## Brief:
Could you return each line of the material that has "presentation" in it?

## Recorded data:
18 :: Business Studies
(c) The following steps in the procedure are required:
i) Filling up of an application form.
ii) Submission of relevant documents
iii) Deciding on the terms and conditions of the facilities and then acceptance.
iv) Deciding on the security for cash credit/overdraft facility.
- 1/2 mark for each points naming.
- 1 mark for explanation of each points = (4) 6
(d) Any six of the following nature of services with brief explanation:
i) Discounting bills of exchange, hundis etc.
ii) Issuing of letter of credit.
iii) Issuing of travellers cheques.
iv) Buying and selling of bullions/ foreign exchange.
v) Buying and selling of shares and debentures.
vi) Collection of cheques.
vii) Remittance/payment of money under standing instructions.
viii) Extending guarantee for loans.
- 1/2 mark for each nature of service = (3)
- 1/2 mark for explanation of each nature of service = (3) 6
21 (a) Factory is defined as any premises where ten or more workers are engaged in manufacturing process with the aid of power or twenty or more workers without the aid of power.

---

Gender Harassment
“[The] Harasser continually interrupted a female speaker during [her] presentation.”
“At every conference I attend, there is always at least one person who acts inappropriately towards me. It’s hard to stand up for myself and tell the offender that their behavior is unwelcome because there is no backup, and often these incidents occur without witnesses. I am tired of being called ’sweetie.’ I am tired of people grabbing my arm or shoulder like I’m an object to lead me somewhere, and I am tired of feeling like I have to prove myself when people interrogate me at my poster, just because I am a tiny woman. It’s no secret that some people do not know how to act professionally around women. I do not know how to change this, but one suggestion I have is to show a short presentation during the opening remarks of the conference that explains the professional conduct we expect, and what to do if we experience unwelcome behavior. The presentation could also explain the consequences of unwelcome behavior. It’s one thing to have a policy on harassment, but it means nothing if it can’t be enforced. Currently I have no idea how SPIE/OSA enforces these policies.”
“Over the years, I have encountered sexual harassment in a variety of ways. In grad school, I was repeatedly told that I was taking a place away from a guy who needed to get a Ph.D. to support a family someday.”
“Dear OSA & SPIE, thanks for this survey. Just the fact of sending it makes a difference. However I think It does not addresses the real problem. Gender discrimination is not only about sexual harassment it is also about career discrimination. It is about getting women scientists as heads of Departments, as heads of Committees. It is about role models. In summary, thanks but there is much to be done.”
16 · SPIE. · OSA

* * *

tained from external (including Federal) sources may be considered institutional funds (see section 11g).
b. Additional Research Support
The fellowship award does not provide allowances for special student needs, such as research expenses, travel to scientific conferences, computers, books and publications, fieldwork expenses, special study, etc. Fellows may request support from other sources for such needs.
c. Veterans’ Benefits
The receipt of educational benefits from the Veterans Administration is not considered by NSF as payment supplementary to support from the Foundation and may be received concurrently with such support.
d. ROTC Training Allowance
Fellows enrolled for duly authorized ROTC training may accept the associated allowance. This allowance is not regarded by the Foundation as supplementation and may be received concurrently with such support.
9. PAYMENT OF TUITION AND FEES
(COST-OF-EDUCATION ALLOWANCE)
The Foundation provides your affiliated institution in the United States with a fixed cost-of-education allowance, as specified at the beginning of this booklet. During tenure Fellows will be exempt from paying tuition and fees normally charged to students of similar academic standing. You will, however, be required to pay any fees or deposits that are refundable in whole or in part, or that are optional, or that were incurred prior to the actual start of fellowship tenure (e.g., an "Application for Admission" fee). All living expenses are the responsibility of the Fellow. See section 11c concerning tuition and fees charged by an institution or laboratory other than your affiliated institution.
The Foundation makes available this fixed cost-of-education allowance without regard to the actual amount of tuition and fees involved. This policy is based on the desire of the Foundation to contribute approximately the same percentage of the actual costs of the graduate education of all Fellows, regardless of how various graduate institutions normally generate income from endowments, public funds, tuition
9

## Written solution:
“[The] Harasser continually interrupted a female speaker during [her] presentation.”
“At every conference I attend, there is always at least one person who acts inappropriately towards me. It’s hard to stand up for myself and tell the offender that their behavior is unwelcome because there is no backup, and often these incidents occur without witnesses. I am tired of being called ’sweetie.’ I am tired of people grabbing my arm or shoulder like I’m an object to lead me somewhere, and I am tired of feeling like I have to prove myself when people interrogate me at my poster, just because I am a tiny woman. It’s no secret that some people do not know how to act professionally around women. I do not know how to change this, but one suggestion I have is to show a short presentation during the opening remarks of the conference that explains the professional conduct we expect, and what to do if we experience unwelcome behavior. The presentation could also explain the consequences of unwelcome behavior. It’s one thing to have a policy on harassment, but it means nothing if it can’t be enforced. Currently I have no idea how SPIE/OSA enforces these policies.”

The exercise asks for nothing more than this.